## [WORK INSTRUCTION]
Once the data has been read, restate all of it exactly.

(Dataset entries)
'''

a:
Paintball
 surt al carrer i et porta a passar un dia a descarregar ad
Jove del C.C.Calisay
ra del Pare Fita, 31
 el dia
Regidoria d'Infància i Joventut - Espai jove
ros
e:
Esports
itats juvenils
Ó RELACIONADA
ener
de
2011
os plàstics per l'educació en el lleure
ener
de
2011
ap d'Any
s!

'''

## [RESULT FOR THIS TASK]
a:
Paintball
 surt al carrer i et porta a passar un dia a descarregar ad
Jove del C.C.Calisay
ra del Pare Fita, 31
 el dia
Regidoria d'Infància i Joventut - Espai jove
ros
e:
Esports
itats juvenils
Ó RELACIONADA
ener
de
2011
os plàstics per l'educació en el lleure
ener
de
2011
ap d'Any
s!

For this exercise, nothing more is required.